If you have a “Taste for Life” best you complete your tax return properly

Most of us associate the Spur Steak Ranches with beef burgers, steaks and special sauces. Not tax! However, in October last year (2021) a judgment was issued by the Supreme Court of Appeal (“SCA”) that showed that one’s ‘taste for life’ can be severely inhibited if your tax return is not completed fully and honestly.

What am I talking about? Although the case largely dealt with whether the amounts (R48mn in total) were deductible for tax purposes, the part of the case that perhaps provides a more universally pertinent lesson is the part that related to “prescription”.

The rules of prescription state that the South African Revenue Service (“SARS”) may not raise an additional tax assessment (i.e. for more tax) more than three years after an original assessment has been issued by it. This provision is designed to provide taxpayers with certainty that their tax returns are, at a point in time, final and not subject to further review or audit by SARS. As most taxpayers will have experienced, these days most assessments are issued almost immediately (and automatically) after the tax return is submitted. Thus, everyone can be comfortable that SARS then has three years, but no more, to decide whether it is happy or not with anything on the return. However, this does not apply if an amount has not been taxed due to “fraud; misrepresentation; or non-disclosure of material facts”.

The income tax returns in dispute in the Spur case were for the 2005 to 2009 tax years. Spur contended that, because SARS only raised the revised assessments in 2015 i.e. more than three years after the original assessments were issued (the last one, for the 2009 year, was issued in January 2010), SARS should be prohibited from raising those assessments on the basis of “prescription”.

SARS argued that it should be able to issue the additional assessments because Spur’s tax returns had not been completed properly and did not, earlier, reflect the items SARS needed to “make a full and proper consideration” of the matters later assessed. Thus, since there had been “misrepresentation and non-disclosure of material facts”, it should be allowed to assess Spur on the additional amounts.

So, what exactly did Spur do wrong? Firstly, it answered “no” to a number of questions in the tax return that should have been answered “yes”. In many respects it is lucky that SARS did not allege that there had been fraud (with potentially criminal consequences), as the answer ‘no’ was clearly a false statement. In addition, in all but the 2009 tax return, Spur placed the later disputed deduction into the space labelled ‘other deductible items’ and not in the space which existed on the tax return for that specific claim (one which might have triggered SARS to have a closer look at the time the return was submitted due to its computerized risk assessment programs).

Thus, as the Judge did, one could quite rightly conclude that the way the tax return was completed was intended to ensure that SARS did not have a proper look at the deduction in question. This fact alone could have been enough for the Judges (all in the SCA agreed) to decide that an example needed to be made of Spur, regardless of the merits of the case regarding the tax deduction. (The ultimate finding regarding the tax deduction has led to a lot of controversy and discussion amongst tax practitioners, especially since the two lower courts found in favour of Spur on that point).
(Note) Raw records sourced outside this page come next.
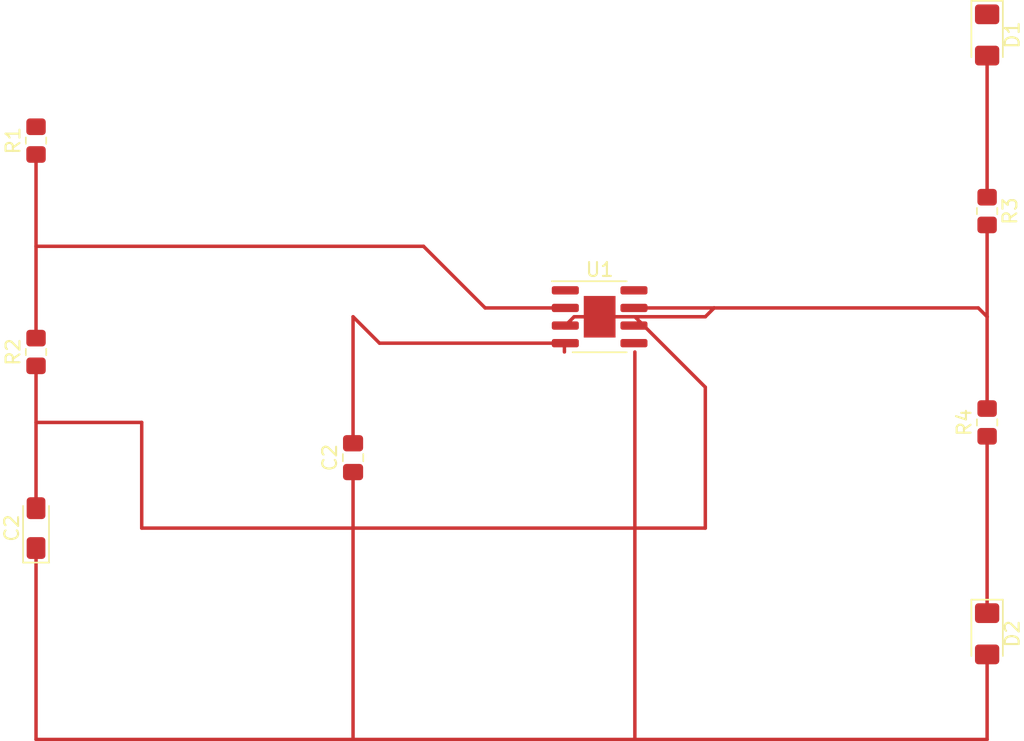
<source format=kicad_pcb>
(kicad_pcb (version 20211014) (generator pcbnew)

  (general
    (thickness 1.6)
  )

  (paper "A4")
  (layers
    (0 "F.Cu" signal)
    (31 "B.Cu" signal)
    (32 "B.Adhes" user "B.Adhesive")
    (33 "F.Adhes" user "F.Adhesive")
    (34 "B.Paste" user)
    (35 "F.Paste" user)
    (36 "B.SilkS" user "B.Silkscreen")
    (37 "F.SilkS" user "F.Silkscreen")
    (38 "B.Mask" user)
    (39 "F.Mask" user)
    (40 "Dwgs.User" user "User.Drawings")
    (41 "Cmts.User" user "User.Comments")
    (42 "Eco1.User" user "User.Eco1")
    (43 "Eco2.User" user "User.Eco2")
    (44 "Edge.Cuts" user)
    (45 "Margin" user)
    (46 "B.CrtYd" user "B.Courtyard")
    (47 "F.CrtYd" user "F.Courtyard")
    (48 "B.Fab" user)
    (49 "F.Fab" user)
    (50 "User.1" user)
    (51 "User.2" user)
    (52 "User.3" user)
    (53 "User.4" user)
    (54 "User.5" user)
    (55 "User.6" user)
    (56 "User.7" user)
    (57 "User.8" user)
    (58 "User.9" user)
  )

  (setup
    (pad_to_mask_clearance 0)
    (pcbplotparams
      (layerselection 0x00010fc_ffffffff)
      (disableapertmacros false)
      (usegerberextensions false)
      (usegerberattributes true)
      (usegerberadvancedattributes true)
      (creategerberjobfile true)
      (svguseinch false)
      (svgprecision 6)
      (excludeedgelayer true)
      (plotframeref false)
      (viasonmask false)
      (mode 1)
      (useauxorigin false)
      (hpglpennumber 1)
      (hpglpenspeed 20)
      (hpglpendiameter 15.000000)
      (dxfpolygonmode true)
      (dxfimperialunits true)
      (dxfusepcbnewfont true)
      (psnegative false)
      (psa4output false)
      (plotreference true)
      (plotvalue true)
      (plotinvisibletext false)
      (sketchpadsonfab false)
      (subtractmaskfromsilk false)
      (outputformat 1)
      (mirror false)
      (drillshape 1)
      (scaleselection 1)
      (outputdirectory "")
    )
  )

  (net 0 "")

  (footprint "Capacitor_Tantalum_SMD:CP_EIA-3216-18_Kemet-A_Pad1.58x1.35mm_HandSolder" (layer "F.Cu") (at 50.8 116.84 90))

  (footprint "LED_SMD:LED_1206_3216Metric_Pad1.42x1.75mm_HandSolder" (layer "F.Cu") (at 119.38 124.46 -90))

  (footprint "LED_SMD:LED_1206_3216Metric_Pad1.42x1.75mm_HandSolder" (layer "F.Cu") (at 119.38 81.28 -90))

  (footprint "Package_SO:SOIC-8-1EP_3.9x4.9mm_P1.27mm_EP2.29x3mm" (layer "F.Cu") (at 91.44 101.6))

  (footprint "Resistor_SMD:R_0805_2012Metric_Pad1.20x1.40mm_HandSolder" (layer "F.Cu") (at 119.38 93.98 -90))

  (footprint "Resistor_SMD:R_0805_2012Metric_Pad1.20x1.40mm_HandSolder" (layer "F.Cu") (at 50.8 104.14 90))

  (footprint "Capacitor_SMD:C_0805_2012Metric_Pad1.18x1.45mm_HandSolder" (layer "F.Cu") (at 73.66 111.76 90))

  (footprint "Resistor_SMD:R_0805_2012Metric_Pad1.20x1.40mm_HandSolder" (layer "F.Cu") (at 119.38 109.22 90))

  (footprint "Resistor_SMD:R_0805_2012Metric_Pad1.20x1.40mm_HandSolder" (layer "F.Cu") (at 50.8 88.9 90))

  (segment (start 119.38 82.7675) (end 119.38 92.98) (width 0.25) (layer "F.Cu") (net 0) (tstamp 032753a3-35b7-4432-8c6b-181062cbec8b))
  (segment (start 50.8 132.08) (end 50.8 118.2775) (width 0.25) (layer "F.Cu") (net 0) (tstamp 064ae6dc-aa39-43a5-beb5-0022b51cddaa))
  (segment (start 93.915 100.965) (end 99.695 100.965) (width 0.25) (layer "F.Cu") (net 0) (tstamp 08550d02-dece-4c52-8d26-eefe54e9629f))
  (segment (start 73.66 132.08) (end 50.8 132.08) (width 0.25) (layer "F.Cu") (net 0) (tstamp 087242fa-55fd-43e8-a200-9f682b81cda2))
  (segment (start 83.185 100.965) (end 78.74 96.52) (width 0.25) (layer "F.Cu") (net 0) (tstamp 232c43e3-885d-45de-802a-ac9e725794fd))
  (segment (start 88.965 102.235) (end 89.6 101.6) (width 0.25) (layer "F.Cu") (net 0) (tstamp 26b102e6-8246-4bf3-88eb-d7d3a2a5a506))
  (segment (start 119.38 125.9475) (end 119.38 132.08) (width 0.25) (layer "F.Cu") (net 0) (tstamp 26dce2a7-92dd-41ff-8d87-fd903818cd72))
  (segment (start 93.98 104.14) (end 93.98 132.08) (width 0.25) (layer "F.Cu") (net 0) (tstamp 2eaa39e9-dd9f-4ecf-87ed-c26f7d4ad55a))
  (segment (start 93.98 101.6) (end 99.06 106.68) (width 0.25) (layer "F.Cu") (net 0) (tstamp 315ab504-b86a-430f-99c9-c8e59e12a67b))
  (segment (start 88.9 103.57) (end 88.965 103.505) (width 0.25) (layer "F.Cu") (net 0) (tstamp 36de3d9c-28a0-4065-856c-15373b9a12bb))
  (segment (start 99.695 100.965) (end 118.745 100.965) (width 0.25) (layer "F.Cu") (net 0) (tstamp 450aeb59-aa8f-4484-8c47-527f80b70ca1))
  (segment (start 99.06 101.6) (end 99.695 100.965) (width 0.25) (layer "F.Cu") (net 0) (tstamp 56979650-42b8-4508-8444-17509c158c79))
  (segment (start 119.38 101.6) (end 119.38 108.22) (width 0.25) (layer "F.Cu") (net 0) (tstamp 665d6326-bfd1-4abc-8836-0dbfbf1e3ac5))
  (segment (start 119.38 110.22) (end 119.38 122.9725) (width 0.25) (layer "F.Cu") (net 0) (tstamp 685bb83a-0a35-4b0e-92f6-05bd5145f1a0))
  (segment (start 50.8 115.4025) (end 50.8 105.14) (width 0.25) (layer "F.Cu") (net 0) (tstamp 691bd4dd-57c1-44e9-86a6-01d212014f76))
  (segment (start 50.8 103.14) (end 50.8 89.9) (width 0.25) (layer "F.Cu") (net 0) (tstamp 7384e734-81d1-4eff-b5e1-1200540ac9b1))
  (segment (start 89.6 101.6) (end 99.06 101.6) (width 0.25) (layer "F.Cu") (net 0) (tstamp 75ddfb32-e481-4530-8546-aec9e55585a9))
  (segment (start 99.06 116.84) (end 58.42 116.84) (width 0.25) (layer "F.Cu") (net 0) (tstamp 7f9426b8-7611-465c-aefc-5b4dace060e6))
  (segment (start 75.565 103.505) (end 73.66 101.6) (width 0.25) (layer "F.Cu") (net 0) (tstamp 823b117e-fb5f-4dbd-a5f7-6490bfe29960))
  (segment (start 58.42 116.84) (end 58.42 109.22) (width 0.25) (layer "F.Cu") (net 0) (tstamp 880df491-5458-430c-a79f-dbc010640335))
  (segment (start 73.66 101.6) (end 73.66 110.7225) (width 0.25) (layer "F.Cu") (net 0) (tstamp 9a7709bb-fc63-4a66-a7f4-0c2d942c8a11))
  (segment (start 119.38 132.08) (end 73.66 132.08) (width 0.25) (layer "F.Cu") (net 0) (tstamp a749db97-e66d-4d53-ba9d-41a5e50939c5))
  (segment (start 88.965 100.965) (end 83.185 100.965) (width 0.25) (layer "F.Cu") (net 0) (tstamp a7f01443-76cc-4f97-8469-81c387b6e5a3))
  (segment (start 99.06 106.68) (end 99.06 116.84) (width 0.25) (layer "F.Cu") (net 0) (tstamp afea49e0-f05a-44ef-892e-b5f2bcb80509))
  (segment (start 73.66 112.7975) (end 73.66 132.08) (width 0.25) (layer "F.Cu") (net 0) (tstamp b23e6a3f-05c7-4d28-8d39-ae685714d953))
  (segment (start 88.965 103.505) (end 75.565 103.505) (width 0.25) (layer "F.Cu") (net 0) (tstamp b307cc2e-c68f-4888-9adf-5dc12d37838c))
  (segment (start 88.9 104.14) (end 88.9 103.57) (width 0.25) (layer "F.Cu") (net 0) (tstamp dc895838-7adb-404e-99b3-c0aeda6f2b90))
  (segment (start 119.38 94.98) (end 119.38 101.6) (width 0.25) (layer "F.Cu") (net 0) (tstamp f638f7d6-1672-4977-a150-e7dd838530c3))
  (segment (start 78.74 96.52) (end 50.8 96.52) (width 0.25) (layer "F.Cu") (net 0) (tstamp f79d047f-d620-45c9-ae62-f702b9a23a8f))
  (segment (start 58.42 109.22) (end 50.8 109.22) (width 0.25) (layer "F.Cu") (net 0) (tstamp f924fd69-93f2-4234-b4f5-12bb2380c06d))
  (segment (start 118.745 100.965) (end 119.38 101.6) (width 0.25) (layer "F.Cu") (net 0) (tstamp ff0c5797-043e-44d0-8125-3df527caa90e))

)

</source>
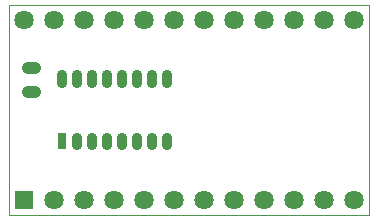
<source format=gts>
G75*
%MOIN*%
%OFA0B0*%
%FSLAX25Y25*%
%IPPOS*%
%LPD*%
%AMOC8*
5,1,8,0,0,1.08239X$1,22.5*
%
%ADD10C,0.00000*%
%ADD11C,0.04059*%
%ADD12R,0.06406X0.06406*%
%ADD13C,0.06406*%
%ADD14R,0.02862X0.05618*%
%ADD15C,0.02834*%
D10*
X0001250Y0001000D02*
X0001250Y0071000D01*
X0121250Y0071000D01*
X0121250Y0001000D01*
X0001250Y0001000D01*
D11*
X0009971Y0042029D02*
X0009971Y0042071D01*
X0009971Y0042029D02*
X0007529Y0042029D01*
X0007529Y0042071D01*
X0009971Y0042071D01*
X0009971Y0049929D02*
X0009971Y0049971D01*
X0009971Y0049929D02*
X0007529Y0049929D01*
X0007529Y0049971D01*
X0009971Y0049971D01*
D12*
X0006250Y0006000D03*
D13*
X0016250Y0006000D03*
X0026250Y0006000D03*
X0036250Y0006000D03*
X0046250Y0006000D03*
X0056250Y0006000D03*
X0066250Y0006000D03*
X0076250Y0006000D03*
X0086250Y0006000D03*
X0096250Y0006000D03*
X0106250Y0006000D03*
X0116250Y0006000D03*
X0116250Y0066000D03*
X0106250Y0066000D03*
X0096250Y0066000D03*
X0086250Y0066000D03*
X0076250Y0066000D03*
X0066250Y0066000D03*
X0056250Y0066000D03*
X0046250Y0066000D03*
X0036250Y0066000D03*
X0026250Y0066000D03*
X0016250Y0066000D03*
X0006250Y0066000D03*
D14*
X0018750Y0025567D03*
D15*
X0023764Y0026959D02*
X0023764Y0024175D01*
X0023736Y0024175D01*
X0023736Y0026959D01*
X0023764Y0026959D01*
X0028764Y0026959D02*
X0028764Y0024175D01*
X0028736Y0024175D01*
X0028736Y0026959D01*
X0028764Y0026959D01*
X0033764Y0026959D02*
X0033764Y0024175D01*
X0033736Y0024175D01*
X0033736Y0026959D01*
X0033764Y0026959D01*
X0038764Y0026959D02*
X0038764Y0024175D01*
X0038736Y0024175D01*
X0038736Y0026959D01*
X0038764Y0026959D01*
X0043764Y0026959D02*
X0043764Y0024175D01*
X0043736Y0024175D01*
X0043736Y0026959D01*
X0043764Y0026959D01*
X0048764Y0026959D02*
X0048764Y0024175D01*
X0048736Y0024175D01*
X0048736Y0026959D01*
X0048764Y0026959D01*
X0053764Y0026959D02*
X0053764Y0024175D01*
X0053736Y0024175D01*
X0053736Y0026959D01*
X0053764Y0026959D01*
X0053764Y0045041D02*
X0053764Y0047825D01*
X0053764Y0045041D02*
X0053736Y0045041D01*
X0053736Y0047825D01*
X0053764Y0047825D01*
X0048764Y0047825D02*
X0048764Y0045041D01*
X0048736Y0045041D01*
X0048736Y0047825D01*
X0048764Y0047825D01*
X0043764Y0047825D02*
X0043764Y0045041D01*
X0043736Y0045041D01*
X0043736Y0047825D01*
X0043764Y0047825D01*
X0038764Y0047825D02*
X0038764Y0045041D01*
X0038736Y0045041D01*
X0038736Y0047825D01*
X0038764Y0047825D01*
X0033764Y0047825D02*
X0033764Y0045041D01*
X0033736Y0045041D01*
X0033736Y0047825D01*
X0033764Y0047825D01*
X0028764Y0047825D02*
X0028764Y0045041D01*
X0028736Y0045041D01*
X0028736Y0047825D01*
X0028764Y0047825D01*
X0023764Y0047825D02*
X0023764Y0045041D01*
X0023736Y0045041D01*
X0023736Y0047825D01*
X0023764Y0047825D01*
X0018764Y0047825D02*
X0018764Y0045041D01*
X0018736Y0045041D01*
X0018736Y0047825D01*
X0018764Y0047825D01*
M02*

</source>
However, Spur argued that it had no intention to mislead SARS and that a new accountant had completed the tax returns, who knew little of the transaction in dispute. Judge Mbha countered with, “It simply boggles the mind that Spur answered ‘no’ to the relevant question for each and every subsequent year from 2005 to 2009”…. “It simply could not, by any stretch of imagination, be ascribed to any inadvertent error”. It was also pointed out that the public officer (who was also the financial director), a Ms van Dyk, who benefited from the share scheme in respect of which the disputed deduction arose and thus clearly knew what it involved, had signed the tax returns as being correct.

The Judge ended by saying “I should also add that as a matter of policy, a court would be loath to come to the assistance of a taxpayer that has made improper or untruthful disclosures in a return. Clearly, this would offend against the statutory imperative of having to make a full and proper disclosure in a tax return”.

It would, thus, seem that the case was ‘lost’ by Spur, due the fact that its public officer did not take the responsibility to complete the return accurately seriously, rather than being ‘won’ by SARS purely on the merits of the (very controversial) technical aspects of the tax deduction claimed.

The lesson now (going up to 31 January – the deadline for provisional taxpayers to complete their 2021 income tax returns), and going forward is that all taxpayers (public officers for companies) should make sure their tax returns are completed properly and the answers are answered correctly (even if someone else physically completes the return).  That way one can continue to have a good “taste for life” and not endure the stress of being hounded by SARS forever into the future due to there being no prescription.